-- PASSAGE TO READ --
ZOMG I love that the sleeves are actually long enough!

Although I've got a lovely piece of red wool coating laid away, I'm too much of a chicken to dare working with it just yet. I decided to make a more casual, more machine washable, wearable technique-muslin* of sorts out of navy blue anti-pill fleece instead. At $5/yd on sale at Jo-Ann's (plus my teacher discount of 15%!), it's definitely cheap enough that I feel free to make mistakes, while still (somewhat) getting the experience of working with such thick material and the types of techniques that requires.

Side view.

Back view.

This project actually works nicely for R&RtRTW, too. I used to have a charcoal gray fleece jacket that I bought for cheap at one of those little Forever21-level-of-quality stores at the Tanforan Mall several years ago. It was light since it was fleece, and warm enough, considering that it was unlined and cheap. I wore it everywhere and wasn't afraid of getting it dirty since it was just fleece and could be thrown into the washing machine. It pilled like crazy after a while, though, and I sadly retired it after the beating it took in a two-week Hong Kong trip. I've missed it in the intervening years, as my wool peacoats sometimes look too formal (or are too heavy) for just going out to run errands. So this fleece jacket steps into the gap between expensive long wool coat and waterproof ski jacket.

I made View C, but even shorter.

-- PARTS OF THE EXERCISE --
**a)** Reproduce the part of the fleece jacket post that starts at "ZOMG I love" and ends at "techniques that requires.".
**b)** List every color named in the fleece jacket post.
**c)** Carry the fleece jacket post forward, writing what comes after its final sentence.

-- EXTRACTED RECORDS --

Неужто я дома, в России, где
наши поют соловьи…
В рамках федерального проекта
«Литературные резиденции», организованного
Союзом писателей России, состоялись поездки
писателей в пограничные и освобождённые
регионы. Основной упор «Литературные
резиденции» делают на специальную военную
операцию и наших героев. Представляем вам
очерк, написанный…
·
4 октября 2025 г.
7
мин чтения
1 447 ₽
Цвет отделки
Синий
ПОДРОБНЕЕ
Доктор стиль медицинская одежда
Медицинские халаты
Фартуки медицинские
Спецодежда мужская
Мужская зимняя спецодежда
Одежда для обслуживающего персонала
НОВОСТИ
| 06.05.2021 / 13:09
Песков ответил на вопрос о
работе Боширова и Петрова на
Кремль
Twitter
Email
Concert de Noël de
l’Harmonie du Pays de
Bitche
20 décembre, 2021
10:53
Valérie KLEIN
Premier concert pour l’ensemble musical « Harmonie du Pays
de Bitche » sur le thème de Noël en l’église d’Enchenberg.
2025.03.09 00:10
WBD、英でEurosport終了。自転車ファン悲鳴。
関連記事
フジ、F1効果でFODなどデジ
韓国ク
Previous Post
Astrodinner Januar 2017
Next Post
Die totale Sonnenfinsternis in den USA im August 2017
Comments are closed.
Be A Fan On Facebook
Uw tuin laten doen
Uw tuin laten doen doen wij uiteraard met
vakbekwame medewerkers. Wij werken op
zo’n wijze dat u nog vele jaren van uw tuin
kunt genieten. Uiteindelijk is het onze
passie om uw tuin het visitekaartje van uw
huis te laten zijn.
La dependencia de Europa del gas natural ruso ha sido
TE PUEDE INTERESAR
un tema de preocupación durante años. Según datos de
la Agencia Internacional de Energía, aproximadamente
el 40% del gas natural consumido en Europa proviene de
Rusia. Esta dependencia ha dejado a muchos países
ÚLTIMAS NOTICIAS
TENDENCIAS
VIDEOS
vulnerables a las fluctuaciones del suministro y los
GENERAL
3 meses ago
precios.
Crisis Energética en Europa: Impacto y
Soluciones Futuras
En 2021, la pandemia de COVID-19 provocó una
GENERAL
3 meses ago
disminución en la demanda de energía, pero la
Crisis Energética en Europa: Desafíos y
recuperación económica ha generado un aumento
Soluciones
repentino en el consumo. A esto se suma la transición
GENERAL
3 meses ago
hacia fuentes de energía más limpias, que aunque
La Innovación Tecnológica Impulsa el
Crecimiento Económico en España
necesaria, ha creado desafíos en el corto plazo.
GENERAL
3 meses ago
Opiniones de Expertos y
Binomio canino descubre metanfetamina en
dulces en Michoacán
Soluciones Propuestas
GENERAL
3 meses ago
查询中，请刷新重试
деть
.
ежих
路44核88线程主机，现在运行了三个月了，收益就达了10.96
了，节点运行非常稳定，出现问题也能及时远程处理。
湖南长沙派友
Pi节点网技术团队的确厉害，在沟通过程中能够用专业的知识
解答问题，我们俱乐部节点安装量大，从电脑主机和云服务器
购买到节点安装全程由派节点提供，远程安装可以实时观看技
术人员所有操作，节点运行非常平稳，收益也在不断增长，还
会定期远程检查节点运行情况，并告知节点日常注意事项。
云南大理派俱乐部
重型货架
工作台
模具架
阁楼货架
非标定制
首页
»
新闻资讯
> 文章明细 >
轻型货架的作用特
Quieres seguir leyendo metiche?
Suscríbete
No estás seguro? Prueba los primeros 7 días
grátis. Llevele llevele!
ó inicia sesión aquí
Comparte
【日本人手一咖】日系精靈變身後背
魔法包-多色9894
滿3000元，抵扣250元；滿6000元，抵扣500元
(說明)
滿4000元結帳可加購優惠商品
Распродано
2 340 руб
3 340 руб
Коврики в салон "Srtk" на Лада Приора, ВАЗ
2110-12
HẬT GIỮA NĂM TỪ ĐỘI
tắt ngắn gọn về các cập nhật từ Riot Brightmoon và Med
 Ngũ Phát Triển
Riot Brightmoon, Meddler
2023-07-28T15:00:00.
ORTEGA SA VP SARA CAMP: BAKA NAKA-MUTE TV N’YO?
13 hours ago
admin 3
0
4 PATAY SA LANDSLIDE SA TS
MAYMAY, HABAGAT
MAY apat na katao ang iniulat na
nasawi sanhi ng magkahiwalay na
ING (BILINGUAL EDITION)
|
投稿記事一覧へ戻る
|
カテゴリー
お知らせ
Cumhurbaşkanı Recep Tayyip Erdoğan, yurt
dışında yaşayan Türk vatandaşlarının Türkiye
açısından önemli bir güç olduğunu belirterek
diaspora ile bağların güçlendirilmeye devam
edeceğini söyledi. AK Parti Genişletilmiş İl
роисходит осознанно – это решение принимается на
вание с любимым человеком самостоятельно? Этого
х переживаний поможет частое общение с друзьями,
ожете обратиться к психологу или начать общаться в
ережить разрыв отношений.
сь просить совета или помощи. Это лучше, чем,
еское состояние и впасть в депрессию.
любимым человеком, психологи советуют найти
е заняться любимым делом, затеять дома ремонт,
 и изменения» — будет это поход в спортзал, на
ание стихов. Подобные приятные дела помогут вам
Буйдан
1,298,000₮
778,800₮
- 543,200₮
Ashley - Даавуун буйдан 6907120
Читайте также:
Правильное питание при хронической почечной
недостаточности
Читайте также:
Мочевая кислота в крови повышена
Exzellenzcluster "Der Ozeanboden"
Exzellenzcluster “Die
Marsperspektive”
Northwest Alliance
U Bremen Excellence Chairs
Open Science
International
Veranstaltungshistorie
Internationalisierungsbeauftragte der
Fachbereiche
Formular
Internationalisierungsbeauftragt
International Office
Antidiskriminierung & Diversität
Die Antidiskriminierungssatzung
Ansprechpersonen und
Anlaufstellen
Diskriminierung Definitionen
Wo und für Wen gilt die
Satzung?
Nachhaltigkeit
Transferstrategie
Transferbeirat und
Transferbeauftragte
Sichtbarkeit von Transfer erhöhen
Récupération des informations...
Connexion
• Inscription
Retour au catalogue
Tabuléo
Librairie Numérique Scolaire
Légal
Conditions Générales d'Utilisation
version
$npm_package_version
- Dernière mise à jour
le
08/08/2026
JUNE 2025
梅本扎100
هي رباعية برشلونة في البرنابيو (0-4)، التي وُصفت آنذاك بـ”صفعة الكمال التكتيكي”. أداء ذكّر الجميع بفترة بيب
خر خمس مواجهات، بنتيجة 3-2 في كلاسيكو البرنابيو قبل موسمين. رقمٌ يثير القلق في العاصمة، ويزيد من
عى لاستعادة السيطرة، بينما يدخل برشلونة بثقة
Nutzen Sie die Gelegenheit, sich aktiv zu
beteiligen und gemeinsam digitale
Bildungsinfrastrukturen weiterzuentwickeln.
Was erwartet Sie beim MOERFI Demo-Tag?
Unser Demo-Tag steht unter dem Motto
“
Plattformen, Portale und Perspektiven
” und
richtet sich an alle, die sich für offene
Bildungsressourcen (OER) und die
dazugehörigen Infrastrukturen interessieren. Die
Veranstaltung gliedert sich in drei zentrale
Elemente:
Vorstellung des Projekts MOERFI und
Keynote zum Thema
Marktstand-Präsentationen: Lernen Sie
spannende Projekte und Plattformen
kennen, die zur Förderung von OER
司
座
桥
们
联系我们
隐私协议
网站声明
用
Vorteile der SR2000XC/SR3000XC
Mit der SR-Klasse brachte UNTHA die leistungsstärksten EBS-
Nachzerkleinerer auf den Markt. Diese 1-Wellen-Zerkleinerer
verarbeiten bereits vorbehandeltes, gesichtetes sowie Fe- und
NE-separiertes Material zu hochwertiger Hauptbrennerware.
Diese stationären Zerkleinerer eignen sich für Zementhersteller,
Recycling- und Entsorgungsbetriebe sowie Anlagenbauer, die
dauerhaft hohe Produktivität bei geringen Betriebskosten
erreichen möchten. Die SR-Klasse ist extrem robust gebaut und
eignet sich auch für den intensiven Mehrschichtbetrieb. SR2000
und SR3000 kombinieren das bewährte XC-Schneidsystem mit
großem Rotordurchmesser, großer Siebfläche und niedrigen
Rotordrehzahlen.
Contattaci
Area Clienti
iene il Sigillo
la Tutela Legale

-- TASK-BY-TASK OUTPUTS --
**a)**
ZOMG I love that the sleeves are actually long enough!

Although I've got a lovely piece of red wool coating laid away, I'm too much of a chicken to dare working with it just yet. I decided to make a more casual, more machine washable, wearable technique-muslin* of sorts out of navy blue anti-pill fleece instead. At $5/yd on sale at Jo-Ann's (plus my teacher discount of 15%!), it's definitely cheap enough that I feel free to make mistakes, while still (somewhat) getting the experience of working with such thick material and the types of techniques that requires.

**b)** red, navy blue, charcoal gray

**c)**
I chose Butterick 6775 for my pattern; I picked it up a year ago at a thrift store in a big bundle of patterns, but never thought I'd actually use it. The insets just looked kind of weird, and the "semi-fitted" description scared me since I thought everything should be extremely fitted back then (now that I'm an older and wiser seamstress, I realize that outerwear shouldn't be fitted within an inch of its life, because otherwise how will it fit over your actual clothes?). When I took the pattern pieces out, I realized that the sleeve and collar were both missing; thankfully, the previous owner of the pattern had thoughtfully replaced the one-piece sleeve pattern with a two-piece sleeve from another pattern, and the collar was pretty easy to make up.

Since I only purchased two yards of fleece, I was barely able to fit in all my pattern pieces, and even then I had to make the collar shorter than I wanted. Frustratingly, I ended up cutting about five inches off of the bottom of the coat because it looked awkward at the original length, which meant I could have made a taller collar if I'd, you know, planned ahead and tried holding the pattern pieces up to my body. Rookie mistake, I know.

You can really see the sleeve head dimpling here.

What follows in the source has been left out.